Slurm: Basics¶
Isambard-AI and Isambard 3 use the Slurm Workload Manager to schedule and run jobs on compute nodes. This guide covers the day-to-day commands for monitoring the queue, submitting jobs, and managing them.
For advanced topics including multi-node jobs, salloc, scheduler flexibility, complex job dependencies, QOS limits, and --exclusive across platforms, see the advanced guide.
Monitoring the queue¶
Checking jobs in the queue: squeue¶
squeue lists jobs currently in the queue, and can be combined with --me to show only your own jobs:
user.project@nid001040:~> squeue --me
JOBID USER PARTITION NAME ST TIME_LIMIT TIME TIME_LEFT NODES NODELIST(REASON)
19130 user.project workq my_job R 1:00:00 0:12 0:48 1 nid001038
19131 user.project workq my_array PD 1:00:00 0:00 1:00:00 1 (Priority)
The squeue command is highly customisable but is not covered here. Please consult the Slurm documentation for further information.
Avoid excessively polling the queue
Running squeue or sinfo in a rapid loop — using watch or the --iterate flag with a short interval — floods the Slurm scheduler with queries.
This can slow down job scheduling for every user on the system, not just your own jobs.
Instead:
- Run
squeue --meorsinfomanually when you need a status update. - Use
sacctto review completed jobs (see Slurm: Advanced). - If you must poll from a script, use an interval of at least 60 seconds and do so from a single terminal only.
Disruptive polling is a breach of the acceptable use policy. Accounts may be suspended to protect the service.
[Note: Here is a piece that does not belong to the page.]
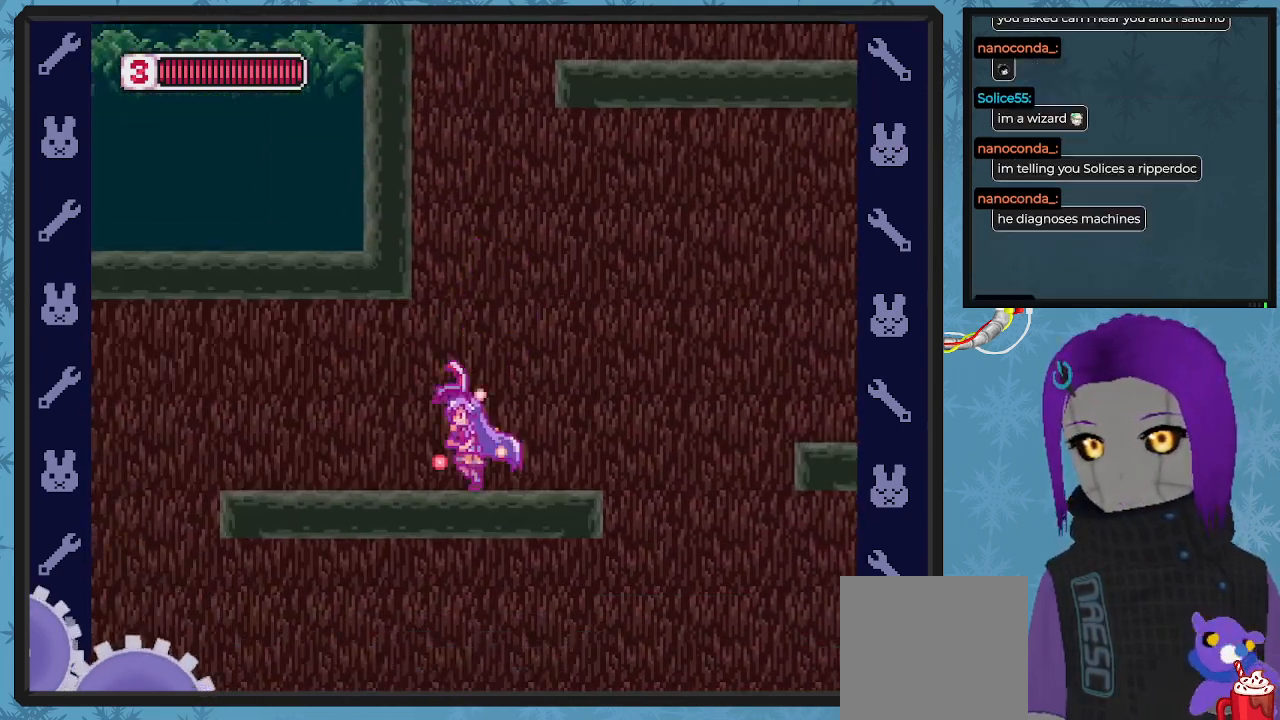
{"buttons": ["A", "DPAD_LEFT"], "left_stick": "center", "events": [[233, "A", "down"], [433, "DPAD_LEFT", "down"]]}
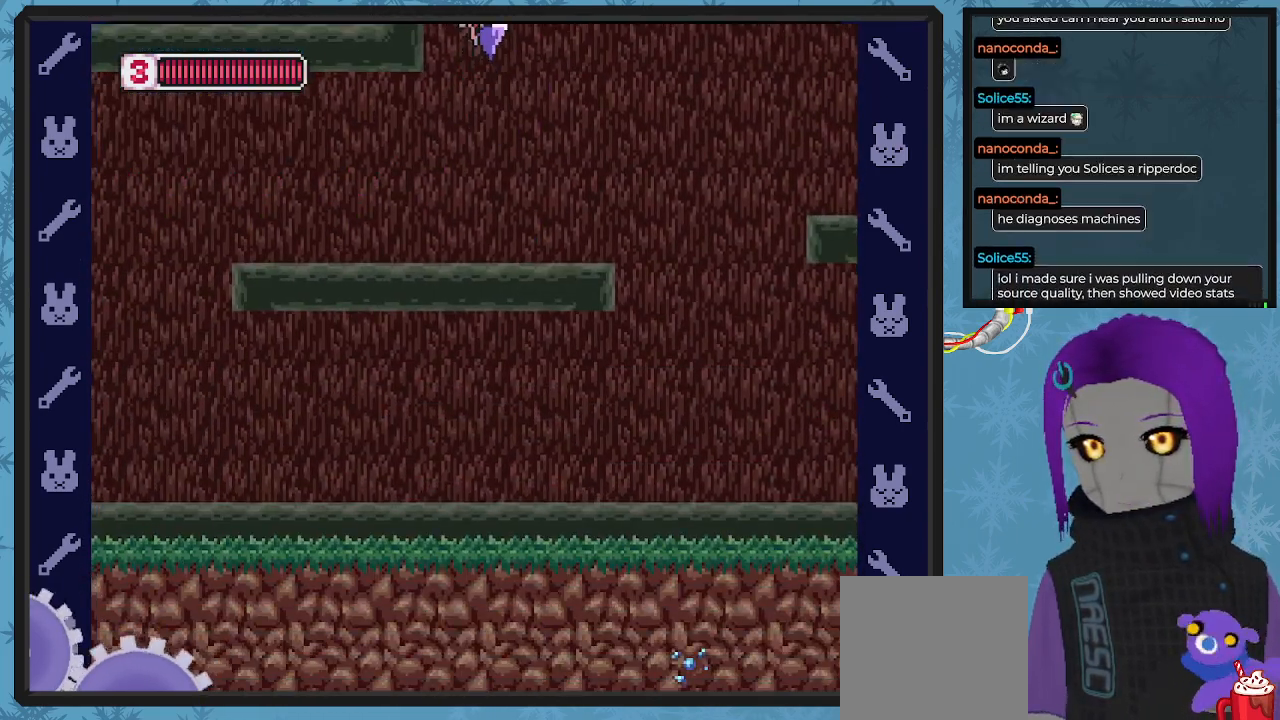
{"buttons": ["A", "B", "DPAD_LEFT"], "left_stick": "center", "events": [[167, "A", "up"], [167, "DPAD_UP", "down"], [267, "B", "down"], [267, "DPAD_UP", "up"], [433, "A", "down"]]}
Other users' jobs may not be visible
On some BriCS services, we have disabled the ability to see other users' jobs in the queue.
For details on partitions, time limits, and per-project resource limits on each system, see the job scheduling page.
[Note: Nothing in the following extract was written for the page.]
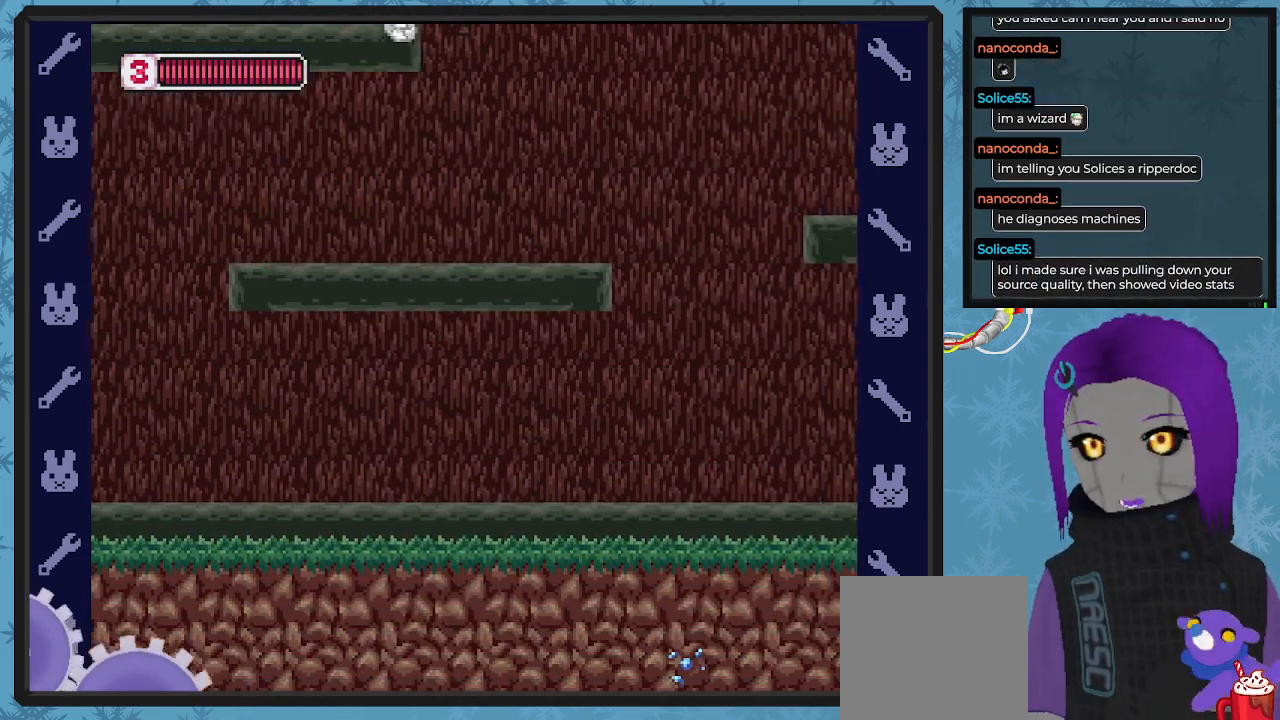
{"buttons": ["A", "B", "DPAD_UP", "DPAD_LEFT"], "left_stick": "center", "events": [[100, "DPAD_UP", "down"], [167, "A", "up"], [333, "DPAD_UP", "up"], [467, "A", "down"], [467, "DPAD_UP", "down"]]}
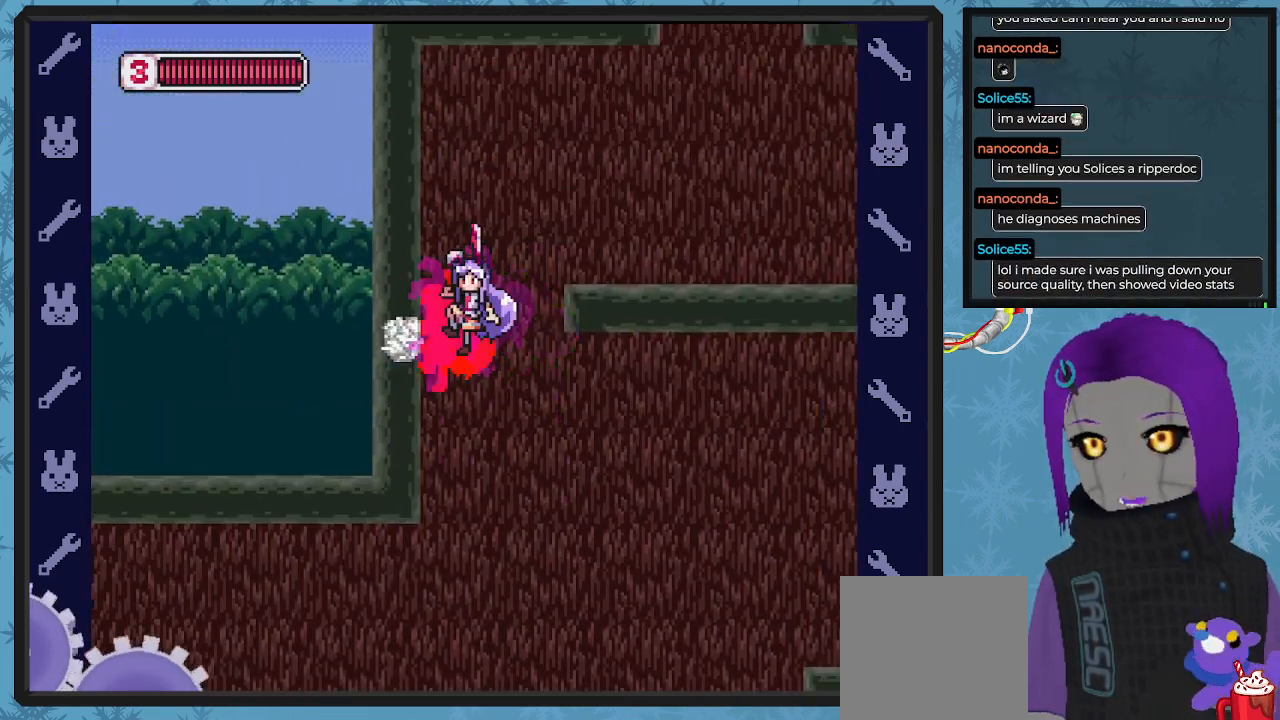
{"buttons": ["DPAD_LEFT"], "left_stick": "center", "events": [[67, "DPAD_DOWN", "down"], [67, "DPAD_LEFT", "up"], [67, "DPAD_RIGHT", "down"], [67, "DPAD_UP", "up"], [133, "A", "up"], [267, "DPAD_DOWN", "up"], [300, "DPAD_RIGHT", "up"], [400, "B", "up"], [400, "DPAD_LEFT", "down"]]}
Checking available resources: sinfo¶
sinfo shows the partitions available on the system and the current state of their nodes.
user.project@nid001040:~> sinfo
PARTITION AVAIL TIMELIMIT NODES STATE NODELIST
workq* up 1-00:00:00 36 idle~ nid[001001-001036]
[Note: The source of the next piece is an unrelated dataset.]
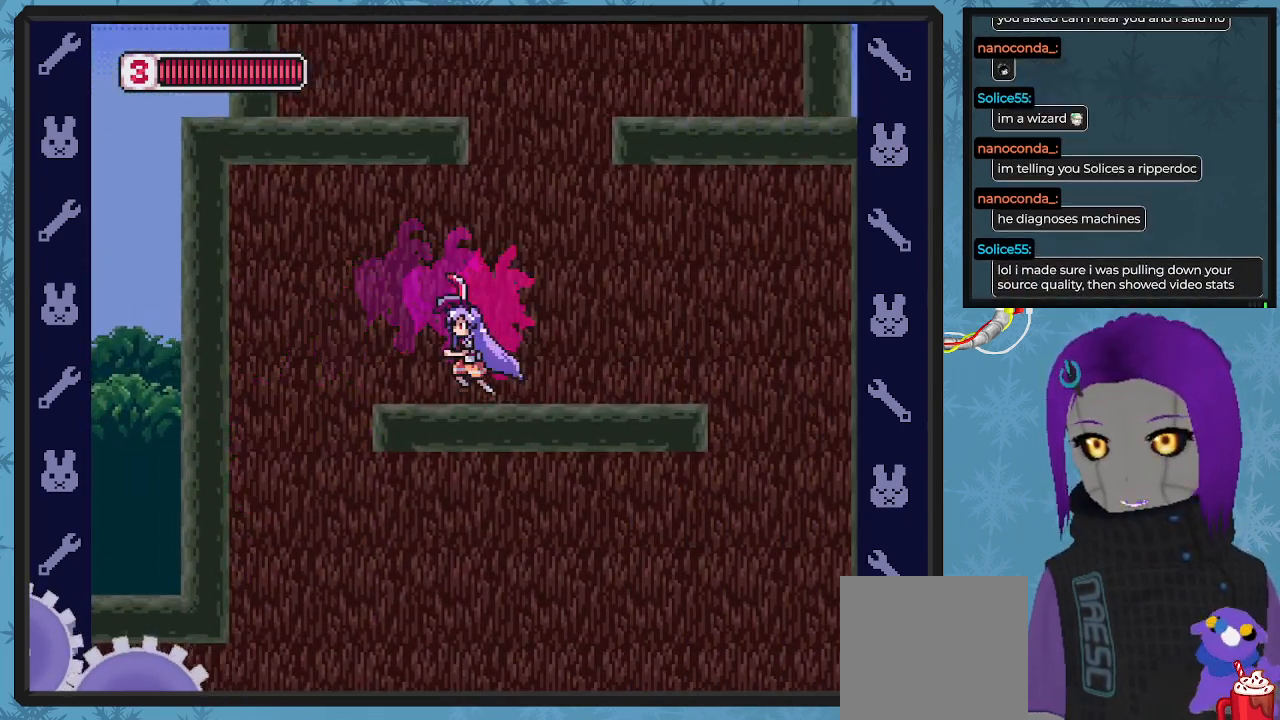
{"buttons": [], "left_stick": "center", "events": [[67, "DPAD_LEFT", "up"], [200, "DPAD_RIGHT", "down"], [467, "DPAD_RIGHT", "up"]]}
workq* up 1-00:00:00 2 drain nid[001037-001038]
Avoid over-interpretation of sinfo
The information displayed by sinfo can be difficult to interpret and should only be used to gain a general impression of node availability.
Submitting jobs¶
At the basic level, there are two ways to submit work to the compute nodes.
Non-interactive 'batch' jobs using the sbatch command and interactive jobs using srun.
Both types are submitted to the queue.
The examples below cover single-node jobs. Running a job across multiple nodes is a common requirement and is covered in the advanced guide.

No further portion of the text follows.